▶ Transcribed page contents

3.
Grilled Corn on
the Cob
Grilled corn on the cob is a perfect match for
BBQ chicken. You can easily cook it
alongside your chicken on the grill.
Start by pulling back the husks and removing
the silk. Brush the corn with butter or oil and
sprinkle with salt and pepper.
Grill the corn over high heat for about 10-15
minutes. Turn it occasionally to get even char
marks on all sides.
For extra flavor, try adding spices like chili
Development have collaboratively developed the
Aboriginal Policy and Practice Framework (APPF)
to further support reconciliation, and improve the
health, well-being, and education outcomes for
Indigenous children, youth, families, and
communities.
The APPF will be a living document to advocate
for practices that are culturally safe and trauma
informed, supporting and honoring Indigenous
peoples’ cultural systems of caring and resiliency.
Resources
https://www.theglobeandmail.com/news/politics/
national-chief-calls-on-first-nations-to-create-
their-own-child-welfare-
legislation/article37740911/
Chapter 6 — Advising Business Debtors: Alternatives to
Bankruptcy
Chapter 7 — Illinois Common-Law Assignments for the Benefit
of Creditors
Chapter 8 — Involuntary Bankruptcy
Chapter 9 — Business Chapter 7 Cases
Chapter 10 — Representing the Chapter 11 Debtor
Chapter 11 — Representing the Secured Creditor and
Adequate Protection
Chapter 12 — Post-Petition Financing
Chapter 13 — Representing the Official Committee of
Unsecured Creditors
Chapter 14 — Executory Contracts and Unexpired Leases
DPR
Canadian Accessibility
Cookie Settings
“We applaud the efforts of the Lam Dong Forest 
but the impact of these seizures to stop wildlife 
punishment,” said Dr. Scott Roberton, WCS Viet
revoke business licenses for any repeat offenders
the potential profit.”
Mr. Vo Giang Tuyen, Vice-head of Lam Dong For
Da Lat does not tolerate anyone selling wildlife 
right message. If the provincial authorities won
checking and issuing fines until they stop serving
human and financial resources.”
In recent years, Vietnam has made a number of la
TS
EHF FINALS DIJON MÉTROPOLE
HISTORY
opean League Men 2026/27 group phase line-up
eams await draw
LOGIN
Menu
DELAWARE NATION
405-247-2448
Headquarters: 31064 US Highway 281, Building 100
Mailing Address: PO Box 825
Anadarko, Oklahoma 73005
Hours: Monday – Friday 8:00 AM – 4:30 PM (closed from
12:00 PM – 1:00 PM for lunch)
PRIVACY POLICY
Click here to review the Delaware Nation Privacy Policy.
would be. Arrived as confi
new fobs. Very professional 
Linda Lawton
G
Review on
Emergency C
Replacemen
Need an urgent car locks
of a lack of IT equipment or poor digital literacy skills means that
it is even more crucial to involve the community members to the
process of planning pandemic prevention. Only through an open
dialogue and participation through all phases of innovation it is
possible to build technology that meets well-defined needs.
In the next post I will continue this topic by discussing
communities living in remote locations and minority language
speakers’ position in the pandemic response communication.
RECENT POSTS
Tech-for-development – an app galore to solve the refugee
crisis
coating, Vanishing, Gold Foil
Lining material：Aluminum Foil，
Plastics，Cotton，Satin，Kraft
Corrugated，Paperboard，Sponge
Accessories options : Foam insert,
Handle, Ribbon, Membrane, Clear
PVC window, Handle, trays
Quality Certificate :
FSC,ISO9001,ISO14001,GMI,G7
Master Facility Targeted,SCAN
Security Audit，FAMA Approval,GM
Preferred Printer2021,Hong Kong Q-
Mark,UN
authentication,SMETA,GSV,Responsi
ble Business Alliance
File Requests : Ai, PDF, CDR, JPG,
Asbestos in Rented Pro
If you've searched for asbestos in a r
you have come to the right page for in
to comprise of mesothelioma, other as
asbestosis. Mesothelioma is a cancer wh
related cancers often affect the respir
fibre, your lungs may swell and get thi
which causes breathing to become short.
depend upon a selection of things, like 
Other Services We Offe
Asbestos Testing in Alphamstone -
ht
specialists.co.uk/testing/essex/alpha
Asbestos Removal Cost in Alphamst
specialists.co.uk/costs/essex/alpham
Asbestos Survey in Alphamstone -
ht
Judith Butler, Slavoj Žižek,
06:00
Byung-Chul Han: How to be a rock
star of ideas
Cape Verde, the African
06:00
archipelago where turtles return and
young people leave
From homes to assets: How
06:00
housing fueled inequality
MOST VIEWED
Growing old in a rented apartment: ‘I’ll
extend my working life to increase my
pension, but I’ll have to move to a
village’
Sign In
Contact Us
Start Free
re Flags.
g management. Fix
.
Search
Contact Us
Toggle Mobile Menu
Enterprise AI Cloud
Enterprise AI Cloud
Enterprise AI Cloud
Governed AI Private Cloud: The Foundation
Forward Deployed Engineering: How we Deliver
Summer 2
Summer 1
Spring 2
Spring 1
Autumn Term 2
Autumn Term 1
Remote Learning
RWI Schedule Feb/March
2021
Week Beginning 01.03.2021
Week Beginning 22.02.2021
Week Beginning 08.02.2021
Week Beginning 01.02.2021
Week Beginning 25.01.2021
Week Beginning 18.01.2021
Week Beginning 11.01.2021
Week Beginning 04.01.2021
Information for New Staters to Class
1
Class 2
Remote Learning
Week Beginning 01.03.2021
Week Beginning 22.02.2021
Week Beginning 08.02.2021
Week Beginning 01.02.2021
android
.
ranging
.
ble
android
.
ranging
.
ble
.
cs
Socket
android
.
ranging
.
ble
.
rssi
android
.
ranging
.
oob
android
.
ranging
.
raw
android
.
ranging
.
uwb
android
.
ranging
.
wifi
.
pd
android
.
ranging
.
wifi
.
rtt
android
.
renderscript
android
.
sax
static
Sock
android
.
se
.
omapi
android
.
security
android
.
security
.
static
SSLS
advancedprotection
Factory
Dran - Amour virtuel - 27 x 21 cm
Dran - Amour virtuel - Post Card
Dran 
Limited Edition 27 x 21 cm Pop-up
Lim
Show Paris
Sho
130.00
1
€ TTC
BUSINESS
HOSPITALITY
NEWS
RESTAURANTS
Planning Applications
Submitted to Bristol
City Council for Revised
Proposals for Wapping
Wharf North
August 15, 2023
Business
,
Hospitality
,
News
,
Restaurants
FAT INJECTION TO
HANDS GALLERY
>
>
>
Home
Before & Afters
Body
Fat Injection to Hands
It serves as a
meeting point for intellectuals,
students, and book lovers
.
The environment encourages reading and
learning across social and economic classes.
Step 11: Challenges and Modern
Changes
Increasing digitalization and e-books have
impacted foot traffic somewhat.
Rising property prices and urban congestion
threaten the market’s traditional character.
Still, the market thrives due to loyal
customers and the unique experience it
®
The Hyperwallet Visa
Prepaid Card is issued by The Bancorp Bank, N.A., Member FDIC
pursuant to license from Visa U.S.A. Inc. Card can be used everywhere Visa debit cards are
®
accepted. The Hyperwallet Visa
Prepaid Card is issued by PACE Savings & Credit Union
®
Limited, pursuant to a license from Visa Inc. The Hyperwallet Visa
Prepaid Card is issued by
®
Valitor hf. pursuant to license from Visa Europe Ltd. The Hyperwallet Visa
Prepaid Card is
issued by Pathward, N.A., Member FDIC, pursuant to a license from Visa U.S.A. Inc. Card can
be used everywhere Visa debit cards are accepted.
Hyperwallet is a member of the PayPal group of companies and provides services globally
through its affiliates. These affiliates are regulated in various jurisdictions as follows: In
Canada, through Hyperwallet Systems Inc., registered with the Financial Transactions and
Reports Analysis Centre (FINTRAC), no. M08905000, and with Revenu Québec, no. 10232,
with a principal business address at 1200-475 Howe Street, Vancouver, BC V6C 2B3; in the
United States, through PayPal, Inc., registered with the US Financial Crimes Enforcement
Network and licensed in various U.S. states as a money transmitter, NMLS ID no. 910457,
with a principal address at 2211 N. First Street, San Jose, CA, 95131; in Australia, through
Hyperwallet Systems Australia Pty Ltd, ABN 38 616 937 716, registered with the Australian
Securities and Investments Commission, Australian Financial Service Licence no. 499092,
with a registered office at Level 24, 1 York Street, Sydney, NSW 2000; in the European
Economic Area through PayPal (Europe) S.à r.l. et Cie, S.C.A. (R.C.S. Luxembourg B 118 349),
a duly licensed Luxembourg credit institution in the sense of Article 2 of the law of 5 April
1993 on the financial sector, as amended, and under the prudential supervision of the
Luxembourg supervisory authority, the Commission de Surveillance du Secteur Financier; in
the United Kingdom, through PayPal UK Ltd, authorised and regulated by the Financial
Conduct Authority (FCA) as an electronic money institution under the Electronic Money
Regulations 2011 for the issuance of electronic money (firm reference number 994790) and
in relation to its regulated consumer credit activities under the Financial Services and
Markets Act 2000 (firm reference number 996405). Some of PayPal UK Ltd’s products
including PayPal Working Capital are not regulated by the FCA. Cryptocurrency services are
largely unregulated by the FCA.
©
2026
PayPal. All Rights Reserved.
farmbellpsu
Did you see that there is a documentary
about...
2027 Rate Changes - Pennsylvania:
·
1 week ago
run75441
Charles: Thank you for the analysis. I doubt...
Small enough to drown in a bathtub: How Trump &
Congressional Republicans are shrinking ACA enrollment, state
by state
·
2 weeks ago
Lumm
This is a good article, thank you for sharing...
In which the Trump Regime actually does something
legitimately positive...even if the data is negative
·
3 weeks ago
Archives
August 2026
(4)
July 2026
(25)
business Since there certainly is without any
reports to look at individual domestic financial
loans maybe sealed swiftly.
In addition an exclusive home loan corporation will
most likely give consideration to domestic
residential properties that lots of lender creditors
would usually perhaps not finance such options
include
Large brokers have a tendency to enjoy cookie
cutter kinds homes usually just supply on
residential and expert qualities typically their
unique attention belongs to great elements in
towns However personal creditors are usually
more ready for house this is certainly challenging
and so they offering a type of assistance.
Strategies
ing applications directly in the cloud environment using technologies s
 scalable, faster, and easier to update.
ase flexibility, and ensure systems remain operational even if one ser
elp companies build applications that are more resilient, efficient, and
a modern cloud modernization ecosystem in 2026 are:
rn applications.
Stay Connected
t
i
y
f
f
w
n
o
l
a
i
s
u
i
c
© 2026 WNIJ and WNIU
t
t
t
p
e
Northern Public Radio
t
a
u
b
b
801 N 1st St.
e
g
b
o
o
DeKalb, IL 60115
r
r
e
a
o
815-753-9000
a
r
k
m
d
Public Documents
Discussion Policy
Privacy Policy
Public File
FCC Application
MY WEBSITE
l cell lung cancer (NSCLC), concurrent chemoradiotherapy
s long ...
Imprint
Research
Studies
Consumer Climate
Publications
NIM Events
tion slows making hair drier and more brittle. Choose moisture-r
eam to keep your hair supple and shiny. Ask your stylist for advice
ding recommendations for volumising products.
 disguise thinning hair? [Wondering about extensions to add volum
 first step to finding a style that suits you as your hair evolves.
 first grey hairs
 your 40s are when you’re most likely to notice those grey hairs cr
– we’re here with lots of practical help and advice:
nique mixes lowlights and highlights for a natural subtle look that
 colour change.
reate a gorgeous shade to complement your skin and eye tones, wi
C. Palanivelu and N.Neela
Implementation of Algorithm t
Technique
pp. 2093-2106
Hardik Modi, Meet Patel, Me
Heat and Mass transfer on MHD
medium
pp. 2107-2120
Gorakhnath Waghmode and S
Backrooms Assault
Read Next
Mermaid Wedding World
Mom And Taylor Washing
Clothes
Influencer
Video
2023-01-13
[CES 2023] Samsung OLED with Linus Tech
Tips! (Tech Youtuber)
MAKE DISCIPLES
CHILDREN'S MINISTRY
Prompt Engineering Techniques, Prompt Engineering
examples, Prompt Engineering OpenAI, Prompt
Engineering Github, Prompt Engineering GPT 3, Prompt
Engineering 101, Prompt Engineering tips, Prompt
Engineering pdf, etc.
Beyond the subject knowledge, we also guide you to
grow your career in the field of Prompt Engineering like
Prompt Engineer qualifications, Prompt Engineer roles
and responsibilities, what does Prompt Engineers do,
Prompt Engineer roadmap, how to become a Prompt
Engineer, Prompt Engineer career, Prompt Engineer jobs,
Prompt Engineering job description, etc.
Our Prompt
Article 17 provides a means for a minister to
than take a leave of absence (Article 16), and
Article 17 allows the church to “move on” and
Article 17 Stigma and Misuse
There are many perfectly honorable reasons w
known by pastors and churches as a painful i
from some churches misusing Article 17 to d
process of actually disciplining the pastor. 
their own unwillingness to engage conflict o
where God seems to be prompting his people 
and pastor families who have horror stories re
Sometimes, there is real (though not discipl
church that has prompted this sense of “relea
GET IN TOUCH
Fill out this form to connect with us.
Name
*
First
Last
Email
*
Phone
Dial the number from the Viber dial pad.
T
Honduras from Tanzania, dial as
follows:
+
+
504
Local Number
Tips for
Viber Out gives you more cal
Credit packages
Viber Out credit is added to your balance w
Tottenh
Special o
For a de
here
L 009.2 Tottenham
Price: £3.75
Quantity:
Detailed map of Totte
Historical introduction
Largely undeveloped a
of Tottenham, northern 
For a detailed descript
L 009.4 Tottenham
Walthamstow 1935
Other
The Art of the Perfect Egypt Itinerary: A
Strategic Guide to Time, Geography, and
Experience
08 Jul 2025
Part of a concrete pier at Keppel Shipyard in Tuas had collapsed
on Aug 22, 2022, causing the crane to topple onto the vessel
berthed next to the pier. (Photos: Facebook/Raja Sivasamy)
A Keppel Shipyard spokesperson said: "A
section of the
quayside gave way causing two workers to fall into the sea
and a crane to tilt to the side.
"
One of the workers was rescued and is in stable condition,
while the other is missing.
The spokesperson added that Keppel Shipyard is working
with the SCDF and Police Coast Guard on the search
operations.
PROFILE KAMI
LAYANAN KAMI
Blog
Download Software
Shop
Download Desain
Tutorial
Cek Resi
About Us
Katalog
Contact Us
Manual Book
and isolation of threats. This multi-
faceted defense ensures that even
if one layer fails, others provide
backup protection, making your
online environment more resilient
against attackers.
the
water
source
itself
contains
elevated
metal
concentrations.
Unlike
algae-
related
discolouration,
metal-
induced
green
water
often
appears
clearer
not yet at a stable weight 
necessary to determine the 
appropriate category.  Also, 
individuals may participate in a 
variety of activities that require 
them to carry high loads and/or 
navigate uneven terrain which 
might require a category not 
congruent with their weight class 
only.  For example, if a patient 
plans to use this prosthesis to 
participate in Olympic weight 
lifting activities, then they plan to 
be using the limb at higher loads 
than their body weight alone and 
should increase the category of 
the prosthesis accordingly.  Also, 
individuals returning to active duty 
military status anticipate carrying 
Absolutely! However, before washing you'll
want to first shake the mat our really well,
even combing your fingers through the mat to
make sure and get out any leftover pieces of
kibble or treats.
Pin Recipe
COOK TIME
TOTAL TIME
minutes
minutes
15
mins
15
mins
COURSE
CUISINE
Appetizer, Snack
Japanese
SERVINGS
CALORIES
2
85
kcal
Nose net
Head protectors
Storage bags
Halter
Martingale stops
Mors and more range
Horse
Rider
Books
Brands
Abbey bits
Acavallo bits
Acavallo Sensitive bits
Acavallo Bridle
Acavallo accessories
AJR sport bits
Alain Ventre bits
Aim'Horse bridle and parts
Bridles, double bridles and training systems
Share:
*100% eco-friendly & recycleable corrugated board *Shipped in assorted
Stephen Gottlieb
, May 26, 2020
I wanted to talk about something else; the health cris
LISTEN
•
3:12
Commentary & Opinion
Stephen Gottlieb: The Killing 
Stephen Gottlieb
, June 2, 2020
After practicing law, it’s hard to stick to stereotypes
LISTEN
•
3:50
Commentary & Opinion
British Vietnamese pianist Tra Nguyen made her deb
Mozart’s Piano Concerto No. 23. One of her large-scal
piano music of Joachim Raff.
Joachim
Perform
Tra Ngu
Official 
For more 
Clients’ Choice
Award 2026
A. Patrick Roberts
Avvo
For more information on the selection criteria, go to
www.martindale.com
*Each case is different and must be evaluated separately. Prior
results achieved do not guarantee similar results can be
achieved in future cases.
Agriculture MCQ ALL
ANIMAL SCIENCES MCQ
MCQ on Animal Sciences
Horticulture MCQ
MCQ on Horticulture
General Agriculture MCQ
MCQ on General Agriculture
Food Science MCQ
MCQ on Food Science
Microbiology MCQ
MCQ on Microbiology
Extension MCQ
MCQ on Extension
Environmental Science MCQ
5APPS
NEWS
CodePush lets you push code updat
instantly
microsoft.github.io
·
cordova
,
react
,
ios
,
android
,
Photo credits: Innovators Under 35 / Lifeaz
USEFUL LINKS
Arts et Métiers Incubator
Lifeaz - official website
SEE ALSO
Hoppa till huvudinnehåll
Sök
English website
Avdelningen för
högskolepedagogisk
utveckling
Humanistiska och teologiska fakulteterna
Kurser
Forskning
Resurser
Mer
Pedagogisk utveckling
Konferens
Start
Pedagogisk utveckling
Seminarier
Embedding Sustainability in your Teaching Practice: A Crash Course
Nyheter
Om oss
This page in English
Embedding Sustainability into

▶ Directions
Put everything from the start of the items down to the line containing "health, well-being, and" into a Markdown table, with the row number under the column No. and the line under the column Line. Leave out any blank lines.

▶ Task result
| No. | Line |
|---|---|
| 1 | 3. |
| 2 | Grilled Corn on |
| 3 | the Cob |
| 4 | Grilled corn on the cob is a perfect match for |
| 5 | BBQ chicken. You can easily cook it |
| 6 | alongside your chicken on the grill. |
| 7 | Start by pulling back the husks and removing |
| 8 | the silk. Brush the corn with butter or oil and |
| 9 | sprinkle with salt and pepper. |
| 10 | Grill the corn over high heat for about 10-15 |
| 11 | minutes. Turn it occasionally to get even char |
| 12 | marks on all sides. |
| 13 | For extra flavor, try adding spices like chili |
| 14 | Development have collaboratively developed the |
| 15 | Aboriginal Policy and Practice Framework (APPF) |
| 16 | to further support reconciliation, and improve the |
| 17 | health, well-being, and education outcomes for |